#### Action item
Beginning with the line containing "Figure 6: Forest" and going on through the line containing "FIGURE 3 | Genes", the lines below are to be returned exactly, pictures excluded and nothing added.

#### Input records
━━━━━━━━━━━━━━━━

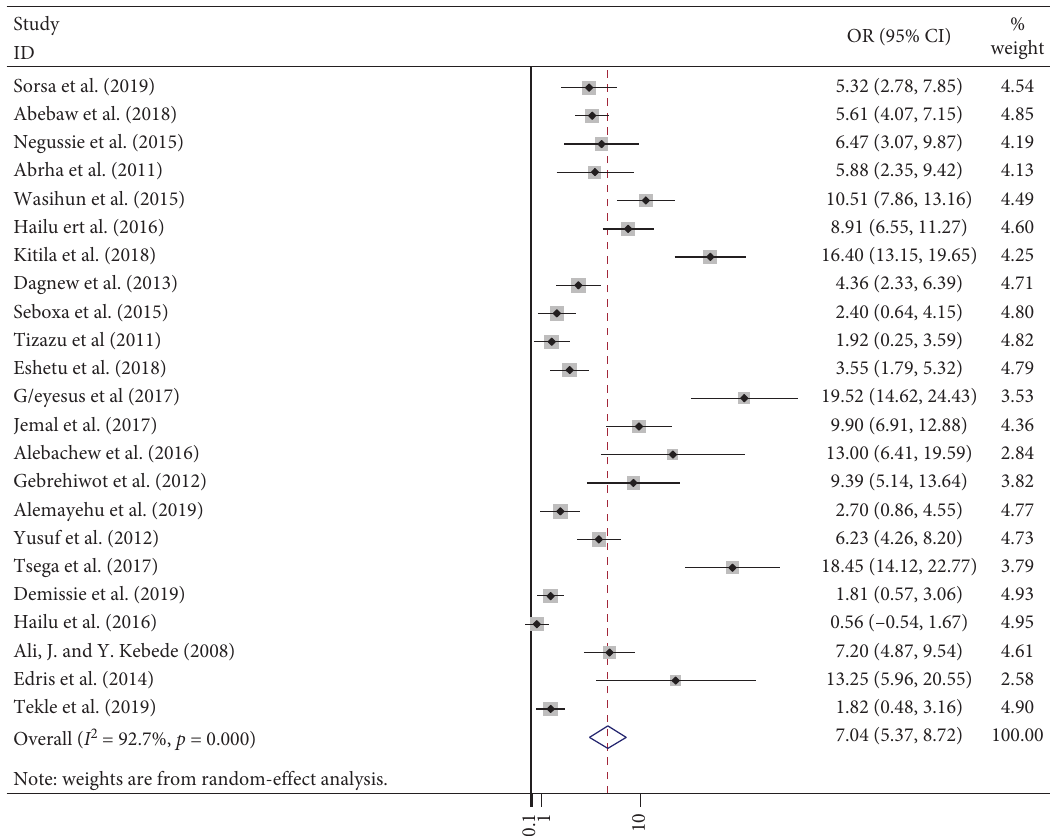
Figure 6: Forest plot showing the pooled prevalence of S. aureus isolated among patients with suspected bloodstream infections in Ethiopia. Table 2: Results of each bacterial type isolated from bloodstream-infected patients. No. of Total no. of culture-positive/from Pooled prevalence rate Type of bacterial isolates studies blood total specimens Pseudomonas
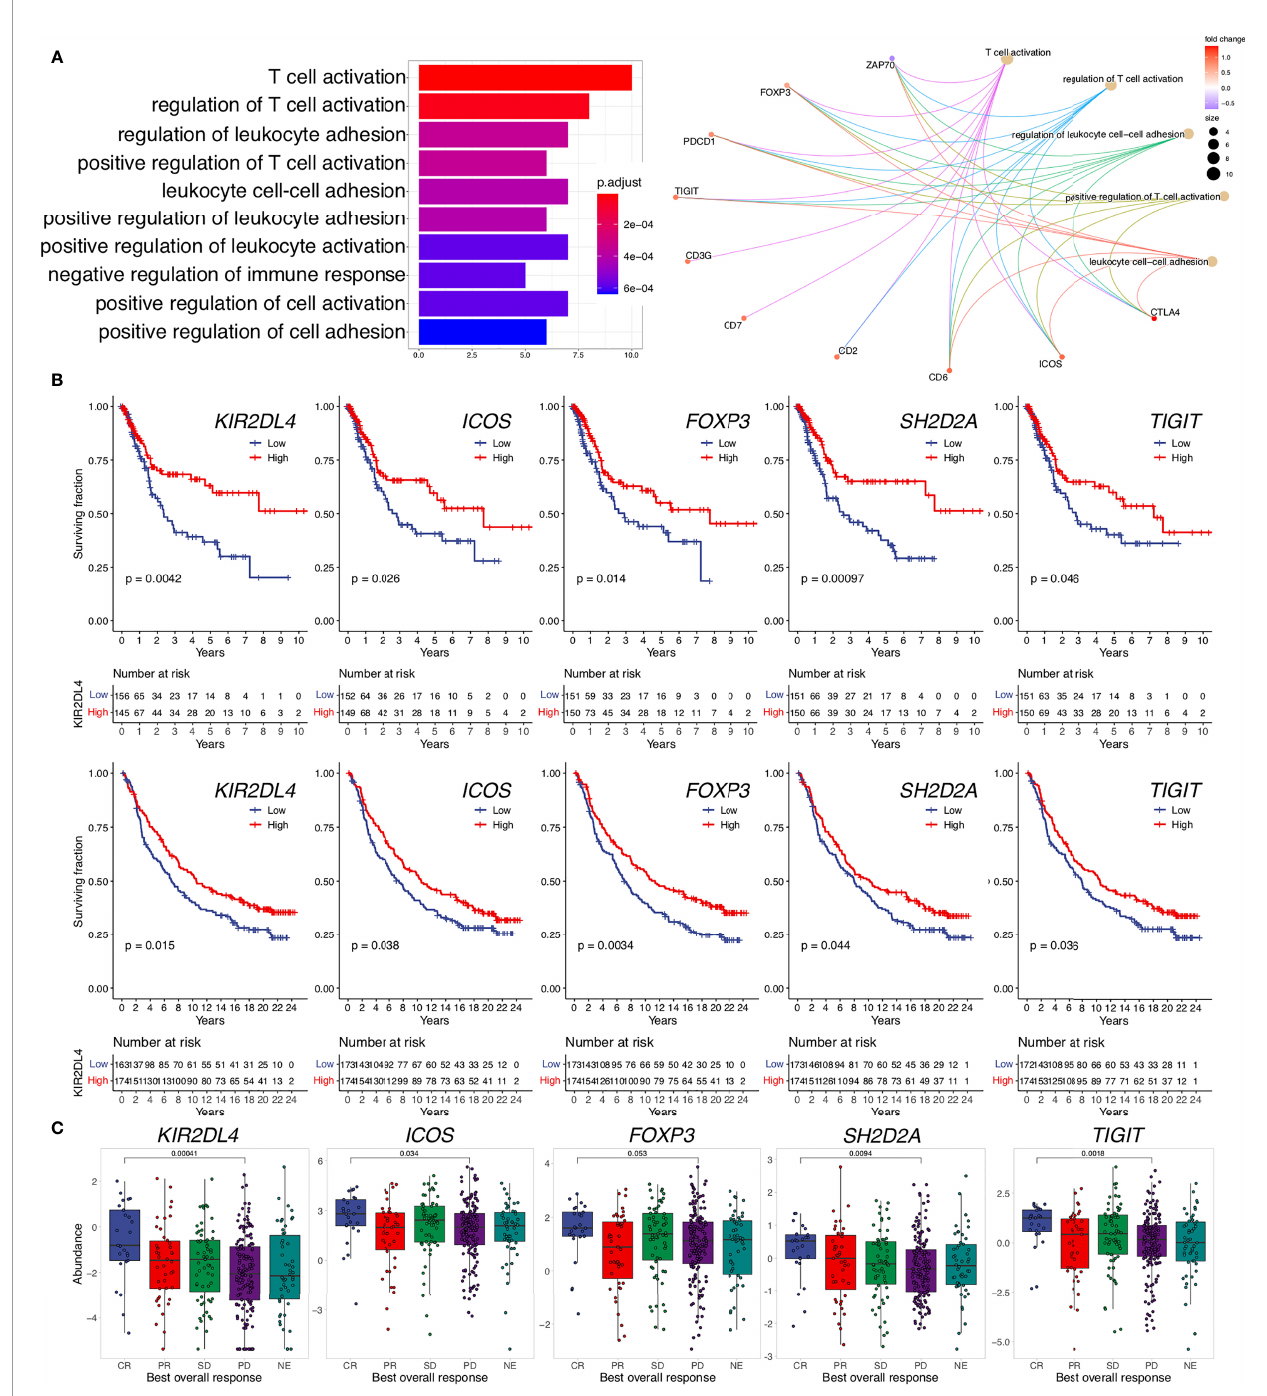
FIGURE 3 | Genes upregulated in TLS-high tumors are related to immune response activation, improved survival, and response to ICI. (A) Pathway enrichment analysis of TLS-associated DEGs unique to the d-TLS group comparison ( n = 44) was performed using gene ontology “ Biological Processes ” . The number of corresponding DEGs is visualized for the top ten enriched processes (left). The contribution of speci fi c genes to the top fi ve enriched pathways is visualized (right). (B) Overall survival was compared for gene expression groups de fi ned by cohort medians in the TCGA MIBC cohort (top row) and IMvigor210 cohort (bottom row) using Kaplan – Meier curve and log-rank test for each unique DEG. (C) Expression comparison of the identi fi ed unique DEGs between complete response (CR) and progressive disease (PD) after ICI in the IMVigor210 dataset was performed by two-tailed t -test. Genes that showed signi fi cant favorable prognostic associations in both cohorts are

━━━━━━━━━━━━━━━━

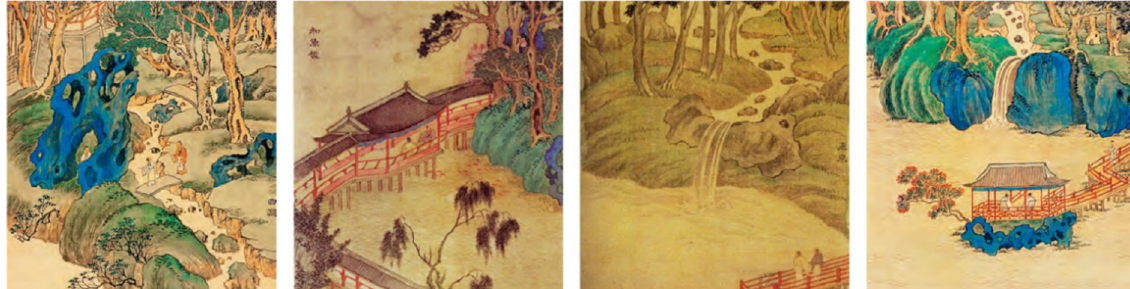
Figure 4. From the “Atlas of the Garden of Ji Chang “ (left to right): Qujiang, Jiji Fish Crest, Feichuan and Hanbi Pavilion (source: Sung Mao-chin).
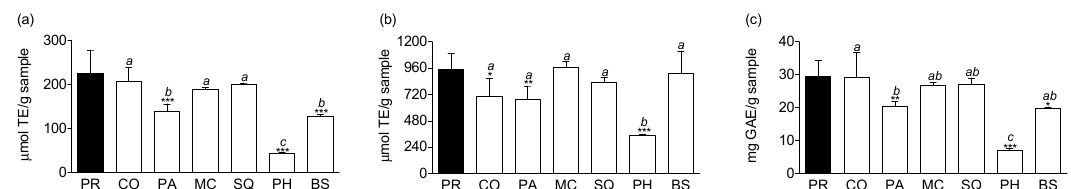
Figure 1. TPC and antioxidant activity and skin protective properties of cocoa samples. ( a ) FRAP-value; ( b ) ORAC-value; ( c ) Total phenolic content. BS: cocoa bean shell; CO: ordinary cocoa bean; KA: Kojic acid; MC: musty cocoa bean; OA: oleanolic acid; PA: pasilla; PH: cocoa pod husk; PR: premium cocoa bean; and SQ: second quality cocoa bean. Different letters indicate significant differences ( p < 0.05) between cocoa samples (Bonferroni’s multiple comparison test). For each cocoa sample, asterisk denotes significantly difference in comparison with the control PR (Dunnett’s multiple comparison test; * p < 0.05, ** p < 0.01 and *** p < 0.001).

━━━━━━━━━━━━━━━━

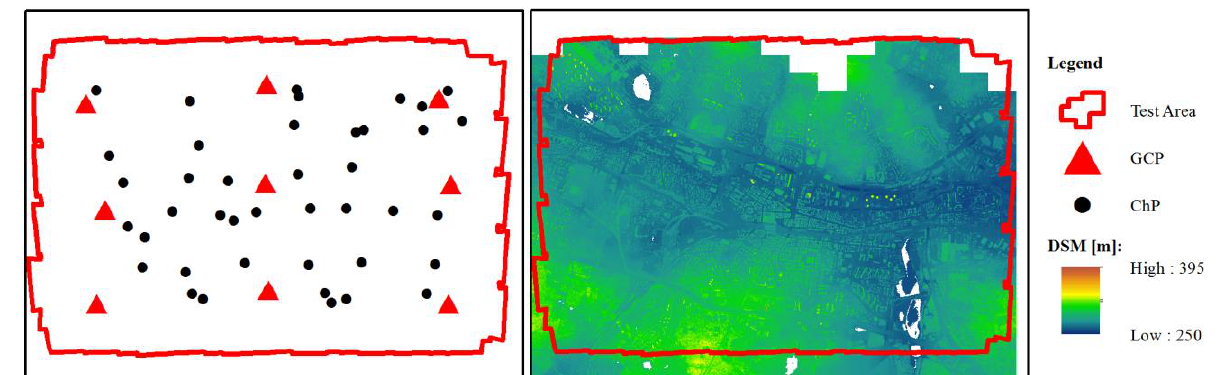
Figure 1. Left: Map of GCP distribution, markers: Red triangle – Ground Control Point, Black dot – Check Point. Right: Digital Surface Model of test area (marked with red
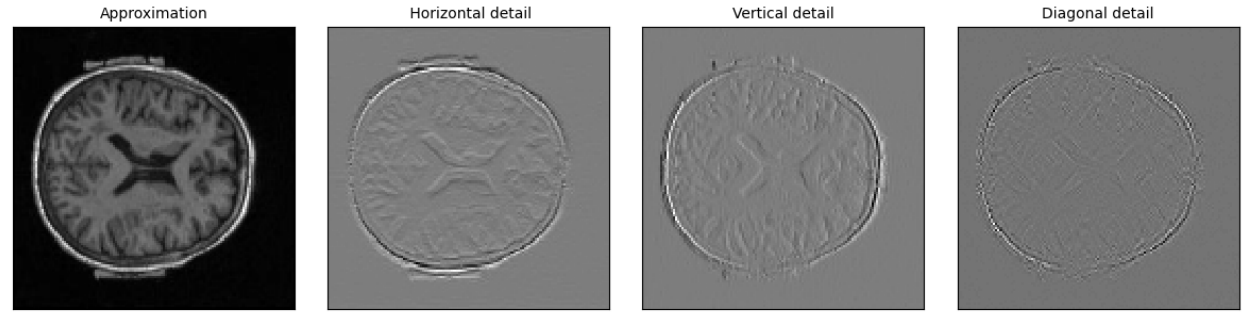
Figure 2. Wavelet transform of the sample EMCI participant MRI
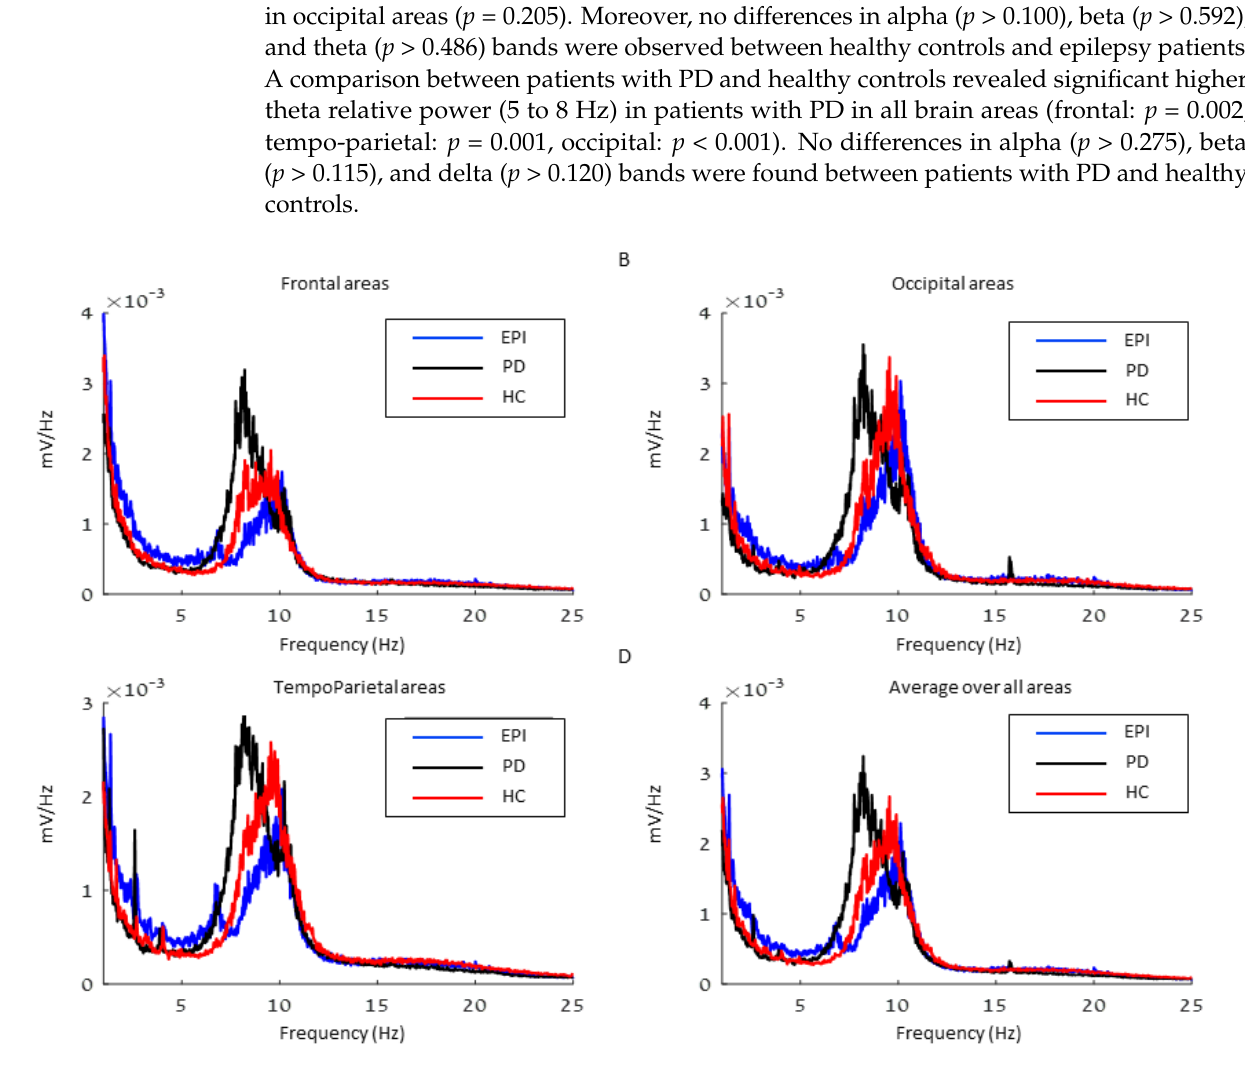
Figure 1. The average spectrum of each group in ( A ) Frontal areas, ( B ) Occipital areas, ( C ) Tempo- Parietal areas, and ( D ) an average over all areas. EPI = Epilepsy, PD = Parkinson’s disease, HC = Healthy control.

━━━━━━━━━━━━━━━━

#### Written response
Figure 6: Forest plot showing the pooled prevalence of S. aureus isolated among patients with suspected bloodstream infections in Ethiopia. Table 2: Results of each bacterial type isolated from bloodstream-infected patients. No. of Total no. of culture-positive/from Pooled prevalence rate Type of bacterial isolates studies blood total specimens Pseudomonas
FIGURE 3 | Genes upregulated in TLS-high tumors are related to immune response activation, improved survival, and response to ICI. (A) Pathway enrichment analysis of TLS-associated DEGs unique to the d-TLS group comparison ( n = 44) was performed using gene ontology “ Biological Processes ” . The number of corresponding DEGs is visualized for the top ten enriched processes (left). The contribution of speci fi c genes to the top fi ve enriched pathways is visualized (right). (B) Overall survival was compared for gene expression groups de fi ned by cohort medians in the TCGA MIBC cohort (top row) and IMvigor210 cohort (bottom row) using Kaplan – Meier curve and log-rank test for each unique DEG. (C) Expression comparison of the identi fi ed unique DEGs between complete response (CR) and progressive disease (PD) after ICI in the IMVigor210 dataset was performed by two-tailed t -test. Genes that showed signi fi cant favorable prognostic associations in both cohorts are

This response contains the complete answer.